Esoknya, asisten Tuan Bejo mempersiapkan semuanya. Mereka menyuruh warga sekitar membantu pekerjaan tersebut.
Pertama, para pekerja itu mulai menebangi pohon di sekitar jalan setapak yang menuju ke bukit agar lebih lebar. Pekerjaan ini cukup sulit karena jalanan yang menanjak dan penuh bebatuan. Hari pertama pekerjaan cukup lancar walaupun banyak kendala. Di hari-hari berikutnya, pekerjaan itu mulai membuat para pekerja kewalahan. Beberapa orang jatuh tergelincir hingga luka-luka.
Pegawai Tuan Bejo segera melaporkan kepada Tuan Bejo Kemet.
“Apa mungkin sebaiknya kita cari tempat lain, Tuan. Di bukit sebelahnya, misalnya. Maaf, Tuan, Mak saya di sana tak begitu ….”
Tuan Bejo Kemet diam sambil menatap ke arah asistennya.
“Baik, Tuan.”
Asisten itu hanya mengangguk kemudian segera berlalu. Ia memerintahkan orang-orang untuk kembali bekerja. Walau mulai banyak orang-orang yang mengalami luka, tapi mereka harus tetap melanjutkan pekerjaan.
Tuan Bejo Kemet mengawasi orang-orang yang bekerja itu dari lantai tiga rumahnya.
“Tuan, Likra dan Yute sudah menunggu.” Salah satu asistennya datang.
Tuan Bejo Kemet segera meninggalkan tempat itu dan menuju ke ruang tempat kedua penyedia jasa menangis itu menunggu. Begitu sampai di ruangan, salah satu pegawai Bejo Kemet menyuruh Likra mulai menangis, kemudian dilanjutkan dengan Yute.
“Bagaimana, Tuan?”
“Suruh Likra mempersiapkan diri.”
Pegawai Tuan Bejo Kemet mengantar keduanya keluar.
***
Setelah satu bulan berlalu, pekerjaan membuat jalanan ke bukit itu belum juga selesai. Sementara itu Tuan Bejo Kemet mulai merasakan sakit di badannya. Namun, dia tetap saja mengawasi proses pekerjaan di bukit belakang rumah.

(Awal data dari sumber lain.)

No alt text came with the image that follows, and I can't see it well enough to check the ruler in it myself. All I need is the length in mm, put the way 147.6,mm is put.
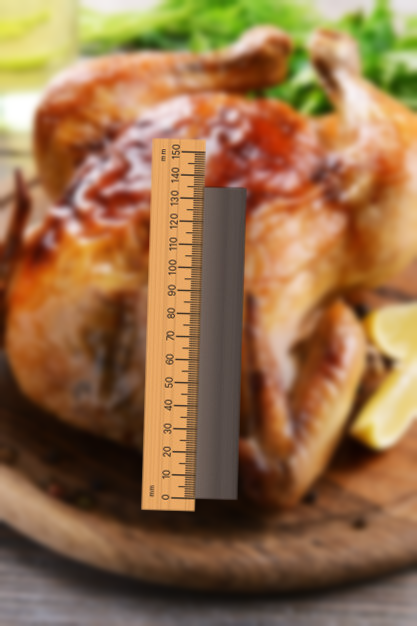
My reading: 135,mm
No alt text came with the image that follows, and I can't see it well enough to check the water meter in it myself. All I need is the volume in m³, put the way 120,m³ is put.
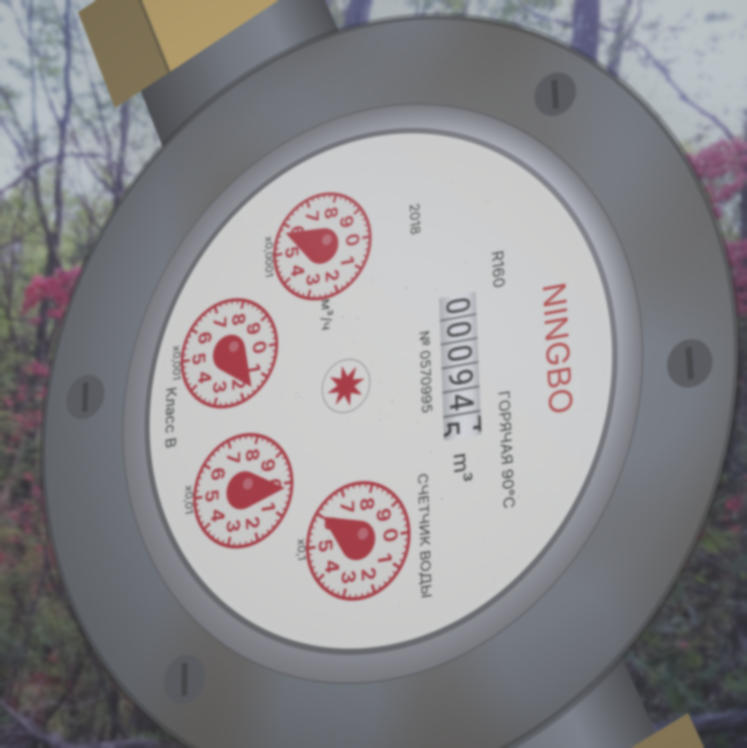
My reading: 944.6015,m³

Walau cukup sulit, akhirnya pekerjaan membuat jalan itu bisa diselesaikan dalam waktu dua bulan. Kemudian dilanjutkan dengan menggali batu-batu untuk dijadikan tangga menuju bagian atas bukit. Pekerjaan ini lebih sulit dari sebelumnya. Mereka terus menemui kendala. Beberapa pekerja juga ada yang menjadi korban, ada yang tertimpa batu, ataupun tergelincir dan jatuh.
Hampir tiga bulan berlalu, pekerjaan membuat tangga belum juga selesai. Sementara itu kondisi Tuan Bejo Kemet makin menurun. Dia kini hanya bisa terbaring di kamarnya.

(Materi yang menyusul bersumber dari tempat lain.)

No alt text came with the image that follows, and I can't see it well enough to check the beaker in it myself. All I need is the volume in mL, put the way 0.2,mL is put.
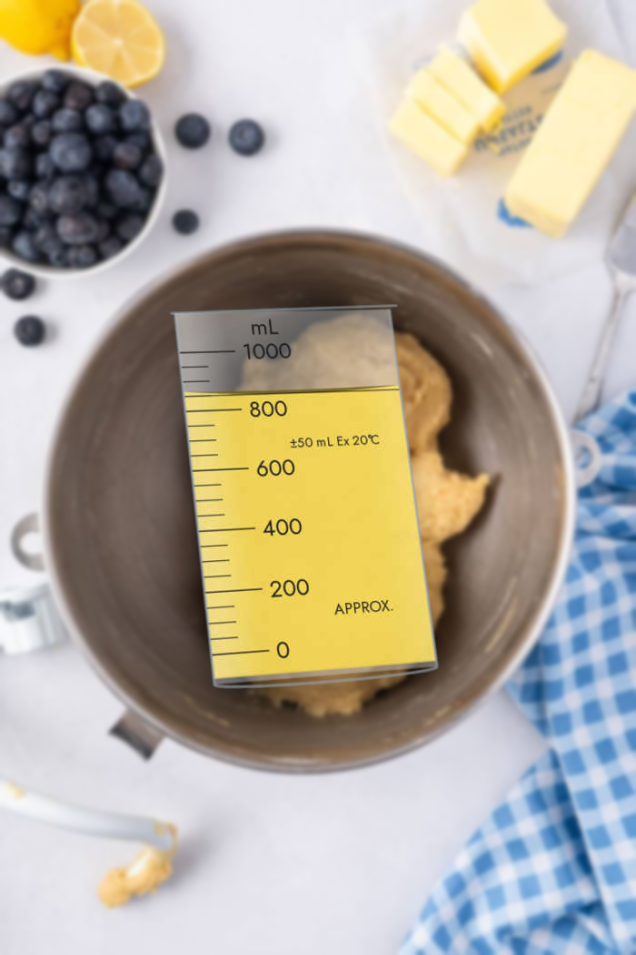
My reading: 850,mL
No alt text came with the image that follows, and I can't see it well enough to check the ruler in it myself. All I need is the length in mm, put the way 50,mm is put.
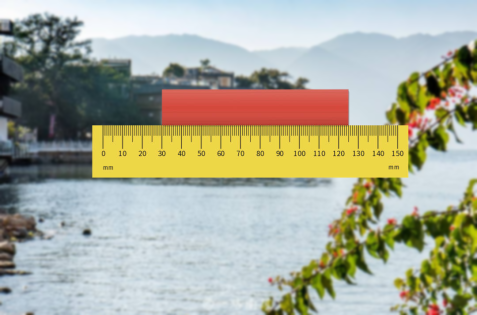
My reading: 95,mm
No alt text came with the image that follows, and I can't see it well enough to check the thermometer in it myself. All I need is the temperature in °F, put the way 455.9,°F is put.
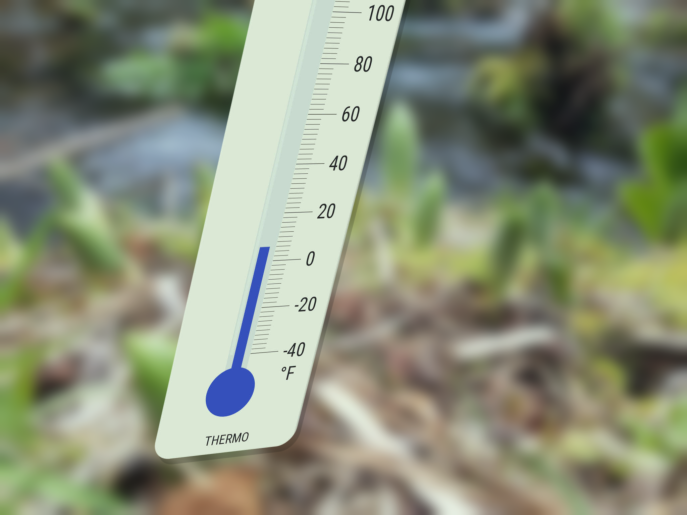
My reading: 6,°F
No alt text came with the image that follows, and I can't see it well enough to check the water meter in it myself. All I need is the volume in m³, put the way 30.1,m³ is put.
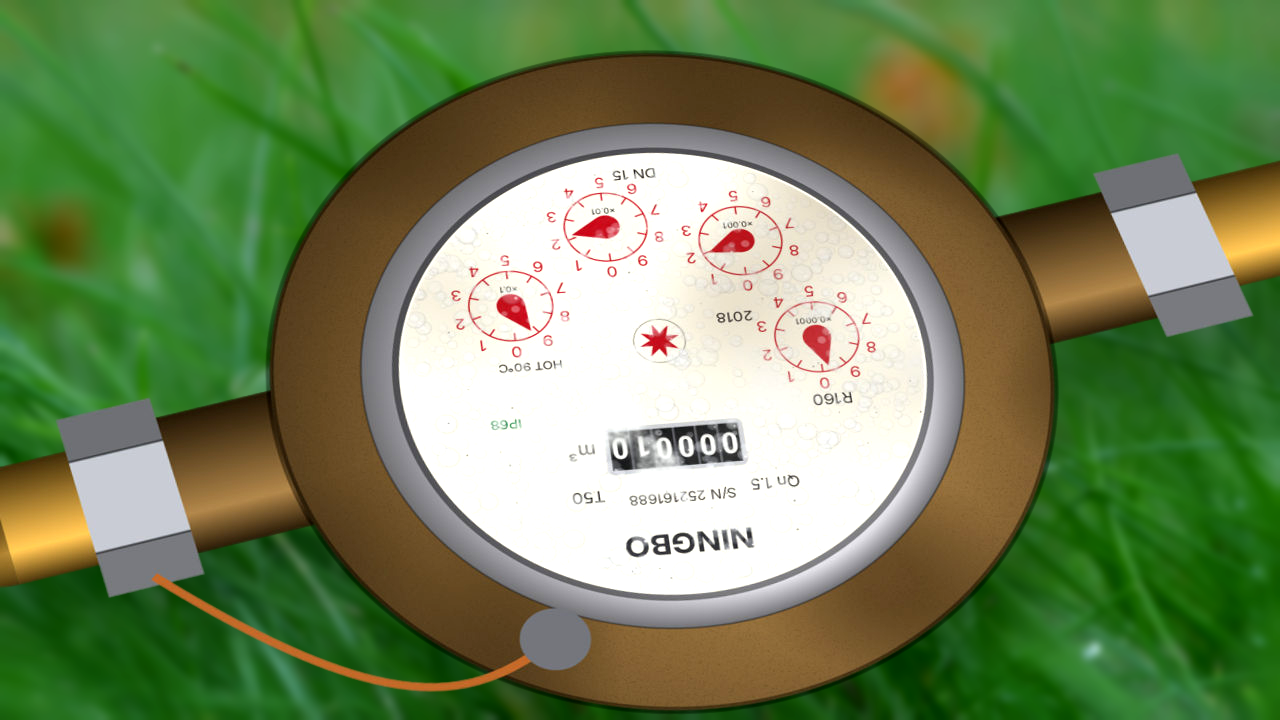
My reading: 9.9219,m³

Dokter yang pernah memeriksanya datang lagi. Ia tahu, sebentar lagi saatnya akan tiba. Ia menyampaikan pada pegawai Tuan Bejo Kemet agar selalu menjaga Tuannya itu. Jangan sampai Tuannya dibiarkan seorang diri.
Dan kabar menurunnya kondisi Tuan Bejo Kemet sampai pada orang-orang. semenjak itu, mereka bekerja terus menerus, pagi hingga malam. Dan dalam waktu kurang dari 10 hari, mereka telah selesai mempersiapkan tempat pemakaman bagi Tuan Bejo Kemet.
***
Pagi itu cuaca mendung, jenazah Tuan Bejo Kemet dengan pakaiannya yang paling bagus telah dibawa ke atas bukit. Likra juga sudah berdiri di samping jenazahnya. Perempuan itu mulai memperdengarkan tangisannya. Hampir semua yang berdiri di sana menangis.
Setelah jenazah dimasukkan dalam liang dan ditutup tanah orang-orang mulai menuruni bukit. Gerimis perlahan turun.